Which one should I learn: Latin OR Swedish?
So I'm 14 and I really want to get a head start on learning a language that is kind of ''unusual'' to speak. I don't really want to learn languages like Spanish or French since I know a lot of people who already know how to speak it so I want to be that one person who learned something a lot more different (Sorry if I'm confusing you a little). I only know English so I'm not sure if it'll be harder for me or not. My school doesn't offer classes for different languages so I don't know if I should take a class that is out of school or an online program. What do you think?
- MathieuLv 48 years agoFavorite Answer
Latin is only spoken by the Catholic Church. However, learning it will make a lot of other languages easy. As Latin is the base to other languages. Even though it's a "dead" language it's very much alive. I find Latin to be very interesting.

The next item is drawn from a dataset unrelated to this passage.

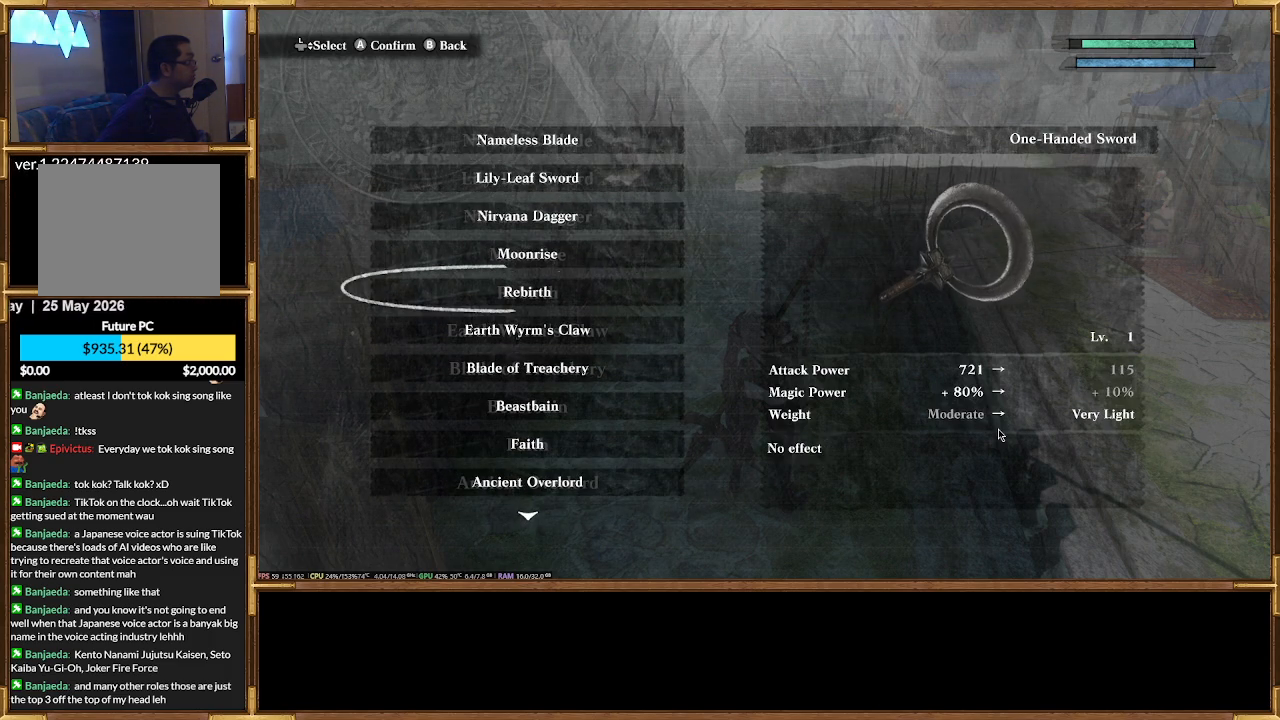
{"buttons": [], "events": [[33, "DPAD_DOWN", "up"]]}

Swedish is only spoken in Sweden and has smaller numbers in Finland, Norway and Denmark. Swedish will be somewhat easy because it's a Germanic language and so is English. By learning Swedish it'll be easier for you to learn Norwegian, Danish and German. Just remember that not many speak it so you'll have trouble finding people to talk to. You should learn it if you want to live in Sweden or other parts Scandinavia.
Some other suggestions:
Russian- Spoken by over a hundred million people. It's a very useful language if you want to do business with Eastern Europe. It's also unique as people get intimidated by it's alphabet and long words. I think it'd be worth your effort.
Portuguese- Brazil is a country with huge economic growth. Portuguese is similar to Spanish but yet you won't find as many people who speak it in America. It'll be a unique and fun to learn. It's spoken on 4 continents.
@Louie thanks for the information. I'll keep that in mind.Source(s): I'm French.
- Anonymous4 years ago
As you converse English, you're going to most of the time find Swedish, which is a Germanic language less difficult than French, which is a Latin language. I am studying Norwegian and quite find it irresistible. I find it so much simpler than French as it's so like English. However, the down facet is there are not any classes for minority languages and also you emerge as having to gain knowledge of by myself, so I believe you ought to take this into consideration when you make your choice. You'll find a lot of lessons for French, German and Spanish. English is not as largely spoken in France as it is in Scandinavia and the French do appreciate it when humans make the effort to communicate French. So if you are studying for journeying, you can also find French more useful. You can even converse French in Canada and some areas of the usa. Excellent success along with your selection!
- 8 years ago
so, it doesn't answer your question, but might be interesting. (did you catch my humor starting my answer with 'so' as so many young people do these days?
@Mathieu -- I don't think that learning Swedish will help you in learning Icelandic. Yes, same North Germanic language family, but vastly different. PS -- Scand*I*navian (not Scandanavian)
Norwegian is a great language to learn for (at least) these reasons
1. Fascinating historical development, including development of nynorsk.
2. Dialects are encouraged and rich
3. Great literature, much of which is not translated
4. Nobel peace prize is given out from Norway
5. primary source material in many fields like equality, social justice, human rights etc etc
6. a relatively easy in to Swedish (Swedish SOUNDS like Norwegian) and Danish (Danish LOOKS like Norwegian)
7. It sets you apart from the masses who have studied other languages (so our graduates tell us when they are out on the job market)
Decide what your motivations are, your access to resources, your goals (since many Norwegian are almost perfect in English, travel isn't all that important).